Taliban release three detained Afghan journalists
Kabul, Mar 19: Afghanistan's governing Taliban has released three arrested TOLONews employees, the company said Friday. TOLO, an independent news channel, is the country's largest TV station.
Director Khpalwak Sapai, legal advisor Nafay Khaleeq and newscaster Bahram Aman were all arrested at the network's studios Thursday evening. Sapai told news outlets that he and Khaleeq were released shortly after their detention but that Aman was kept in custody overnight and let go on Friday.
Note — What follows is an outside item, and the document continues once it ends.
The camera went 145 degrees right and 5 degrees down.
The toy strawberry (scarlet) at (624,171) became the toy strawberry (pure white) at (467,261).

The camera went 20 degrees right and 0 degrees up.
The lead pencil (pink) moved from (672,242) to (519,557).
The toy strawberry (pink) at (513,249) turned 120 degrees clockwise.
"After almost 24 hours I have been released from prison. I will always be the voice of the people," wrote Aman on his Facebook page Friday, confirming his release before appearing live on TOLONews.
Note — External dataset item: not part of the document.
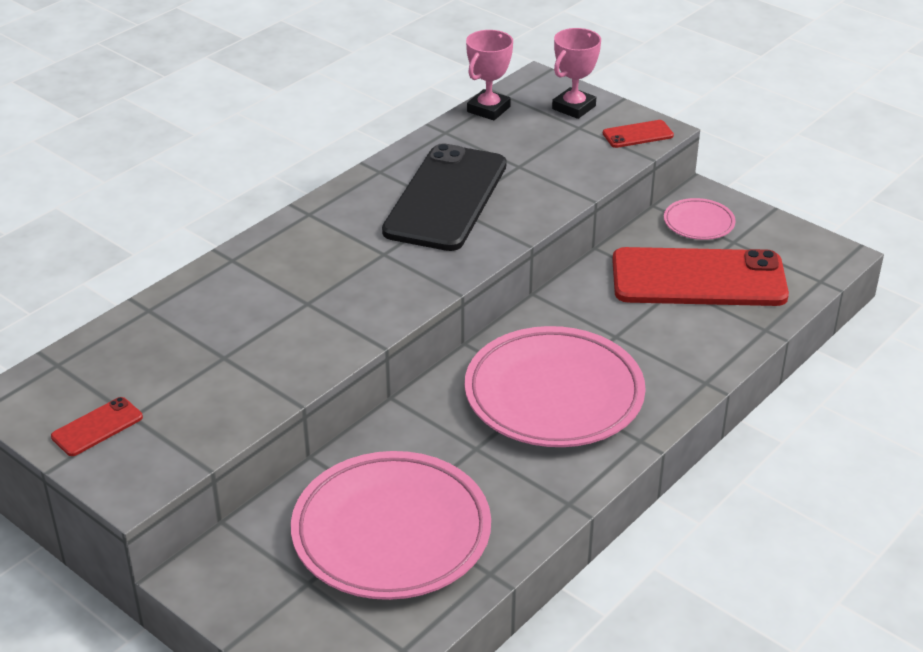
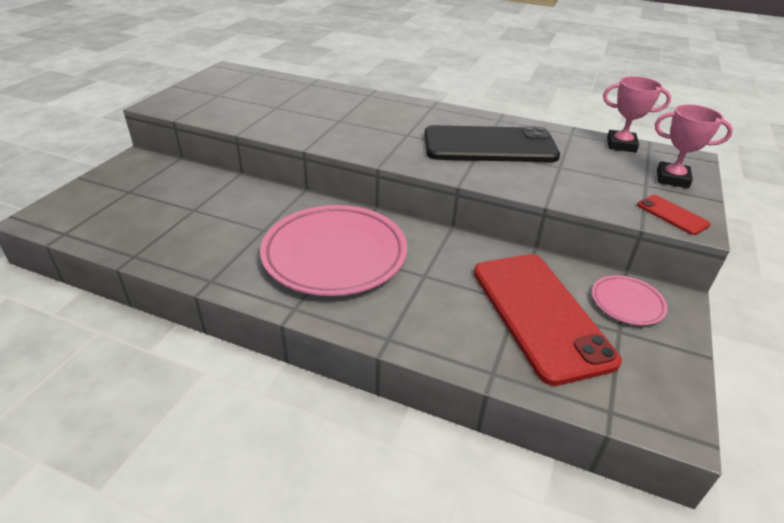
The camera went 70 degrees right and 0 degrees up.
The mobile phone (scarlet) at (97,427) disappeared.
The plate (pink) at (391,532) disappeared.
The Taliban's intelligence services published a statement following Aman's release: "We will not allow anyone to trample our Islamic and national values ... that threaten the security of our people and our nation."
Taliban prohibit broadcast of non-Islamic programming
TOLONews owner Moby Group said the three had been detained for reporting on a government decision to ban the broadcast of foreign soap operas and drama series in Afghanistan. The ban was reportedly put forth by the Ministry for the Propagation of Virtue and Prevention of Vice.
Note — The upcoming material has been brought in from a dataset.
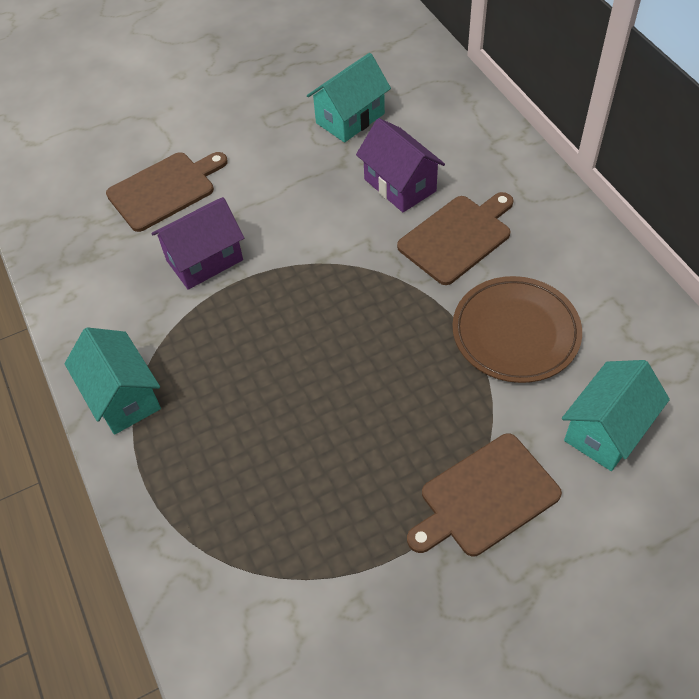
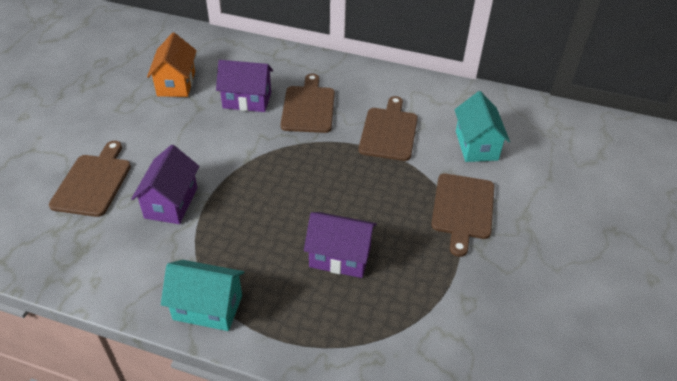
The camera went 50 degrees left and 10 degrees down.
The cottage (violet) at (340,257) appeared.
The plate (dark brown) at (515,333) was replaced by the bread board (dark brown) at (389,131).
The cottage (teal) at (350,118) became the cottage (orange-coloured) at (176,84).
Since returning to power last August, the Taliban have successively cracked down on journalists and broadcasters. Rules prohibiting the broadcast of soaps with non-Islamic themes were put in place immediately, though these have been loosely enforced to date.
Thursday's arrests prompted condemnation from both the UN and the Committee to Protect Journalists (CPJ), an independent non-governmental organization (NGO).
The United Nations Assistance Mission in Afghanistan (UNAMA) wrote on Twitter: "Time for the Taliban to stop gagging & banning. Time for a constructive dialogue with the Afghan media community."
The UNAMA also voiced, "deep concern about the detentions of journalists and the ever increasing restrictions being placed on media in Afghanistan" and urged "the release of all those taken away by gunmen and an end to the intimidation and threats against journalists and independent media."
"The Taliban must immediately ... stop detaining and intimidating members of the Afghanistan press corps," said the CPJ in a statement.
A kinder, gentler Taliban?
Though purporting to seek a softer approach to media, which was largely banned as immoral under the previous Taliban regime that ruled Afghanistan from 1996-2001, the new government has nevertheless continued to crack down on journalists and rights activists, especially women — who, incidentally, make up the majority of journalists working at TOLONews.
In a December 2021 report, the organizations Reporters Without Borders and the Afghan Independent Journalists' Association (AIJA) found that 231 of Afghanistan's 543 media outlets had been shuttered in the months following the Taliban's return to power. The report says more than 6,400 journalists lost their jobs in that time.